Architects: Tetsuya Nakazono / naf architect & design
Location: Hiroshima, Japan
Engineer: Kenji Nawa / NAWAKENJI-M
Program: Single family residence
Site area: 172.55 sqm
Building area: 61.38 sqm
Total floor area: 114.50 sqm
Project Year: 2009
Photographs: Noriyuki Yano / Nacasa & Partners
The site is located in a district where many traditional sake breweries preserve good old Japanese street with plaster and charred cedar walls. In winter, during sake brewing season, a cloud of steam comes out from red brick chimneys of the breweries and the scent of sake wafts in the air. “Charred Cedar House” stands in such neighborhood.
Fence made of charred cedar shields three sides of the plot to save the privacy; east side from an adjacent house, north and south side from public parking where cars come and go around the clock. West side of the house borders directly nostalgic street of traditional houses and brewery warehouses of white stucco. The house remains open to the street to blend in the scene although trees may be planted in the future.
The house consists of three layers of different nature of space. Seen from the street, the first layer is a black box, the second layer void with spindly oblique steel pillars randomly piercing the space and the third layer gable black box floating on top.
In the first layer, there is no conventional Japanese entrance to take off shoes but an entrance hall with sand cushion brick-paved floor which leads directly to all the other rooms; main bedroom, tatami room, bathroom and spiral stairs to upper layers. Entrance hall, tatami room and main bedroom are partitioned by sliding doors and when fully opened, the first layer becomes quasi-outside. Sand cushion bricks were paved in the entrance hall to make a semi-outside/ semi-inside space in terms of material and nature of space which leads gradually to more private space.
From the entrance hall, stairwell partly covered by translucent FRP passes through the second layer, void, and leads directly to the third layer. Stairwell is covered by FRP in the second layer and only light can be taken into the stairwell. It serves as “light well” during the daytime and diffuses light to first and third layer.
Up in the third layer are living, dining and kitchen. On the floor are two openings; one from the stairwell from the first layer and the other to the second layer, sole access to the open space by ladders. Third layer is wooden structure, and wood beams and roofboards are all exposed. It is a nest-like enclosed space with picture window on the north and south and tiny round windows.
Down the ladders from the third layer leads one to 360 degree-view of glass walls on the second layer which is assimilated to the open air. There are many one-story houses in the vicinity and view from the second layer stretches over far-off brewery warehouses, town houses and brick chimneys. The second layer, open and transparent, is visibly most accessible from the outside but physically least accessible and deep-set.

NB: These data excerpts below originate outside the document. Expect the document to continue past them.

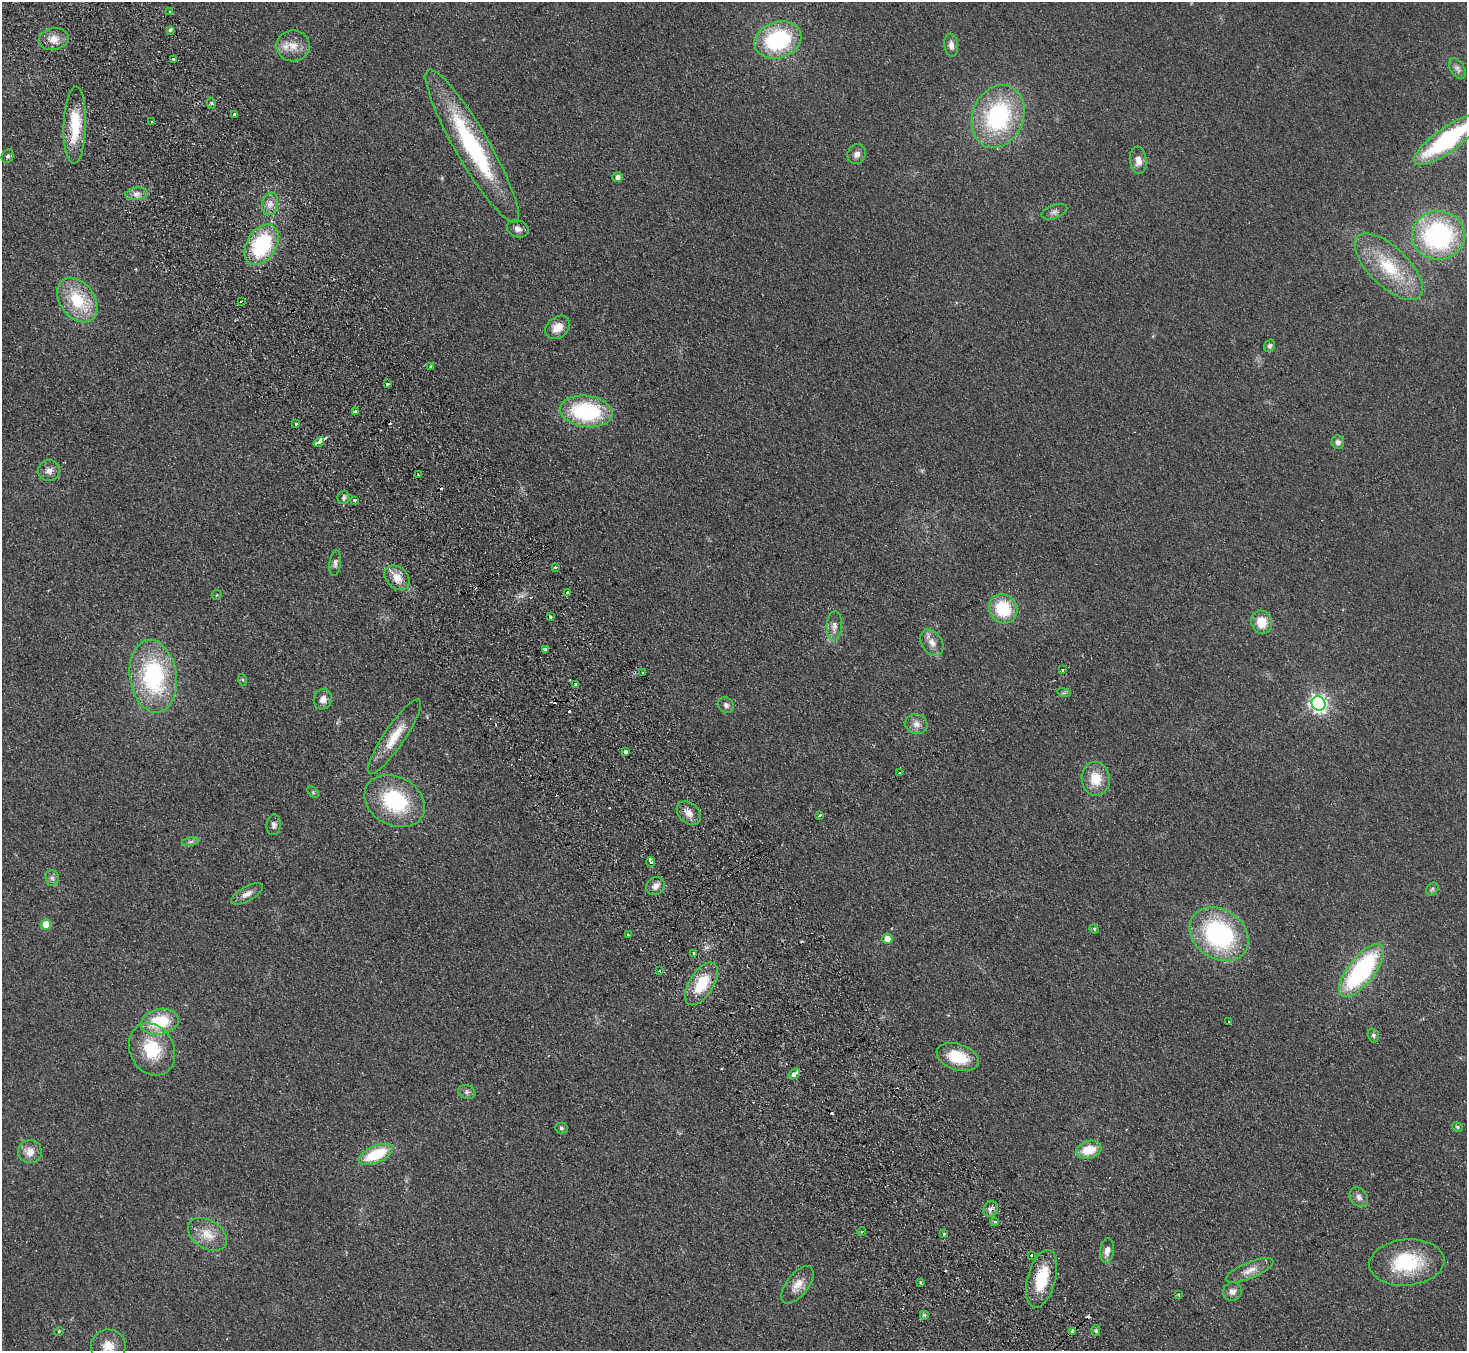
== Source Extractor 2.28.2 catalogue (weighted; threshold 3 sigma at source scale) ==
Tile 11 of 4 x 4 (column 3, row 3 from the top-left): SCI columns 2980-4444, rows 1543-2891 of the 5958 x 5920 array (HDU 1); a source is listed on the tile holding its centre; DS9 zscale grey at full resolution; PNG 1469 x 1353 px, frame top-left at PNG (2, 2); each listed source drawn as its Kron ellipse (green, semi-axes under 4 px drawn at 4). Shown black and unused: <1% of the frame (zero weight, under 2 of 3 exposures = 3% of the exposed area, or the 3 px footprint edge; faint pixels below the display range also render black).
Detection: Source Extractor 2.28.2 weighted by HDU 2 'WHT'; one run over the whole footprint, this tile lists its part. Background 0.113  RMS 0.012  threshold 0.0527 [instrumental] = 3 sigma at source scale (4.5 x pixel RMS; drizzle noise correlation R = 1.50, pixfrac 1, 0.05/0.05 arcsec/px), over >= 5 px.
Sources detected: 134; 15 cosmic-ray / hot-pixel residue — neither listed nor drawn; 1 inside a brighter listed object's ellipse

Each layer of the house has different degrees of visible, physical and social accessibility from the outside which simply cannot be measured by the composition of the three layers. The complexity of the relations within the house offers various options for relations to the society.
Steel-frame structure was employed for first and second layers as application of slim materials is available by concentrating the stress. Third layer, on the other hand, employed wooden framework construction method which was developed from traditional Japanese method. Structure of the first and second layers is distinctive with employment of φ100㎜・φ140㎜ steel pipes for first layer andφ60㎜ steel pipes for second layer, all of which are oblique in different angles. In Japan, a seismic country, diameters of pillars tend to be large to resist the force of earthquake and installation of bearing walls with braces tends to be frequent practice. The framework is calculated on the assumption of resistance to enormous force of earthquake which does not exist in everyday life. However, pillars of extremely small diameter can resist vertical and horizontal load simultaneously when correctly tilted and positioned. When this formula is found, the space free from enormous force or conventional structure method floats in the air as natural as up above brunches of trees.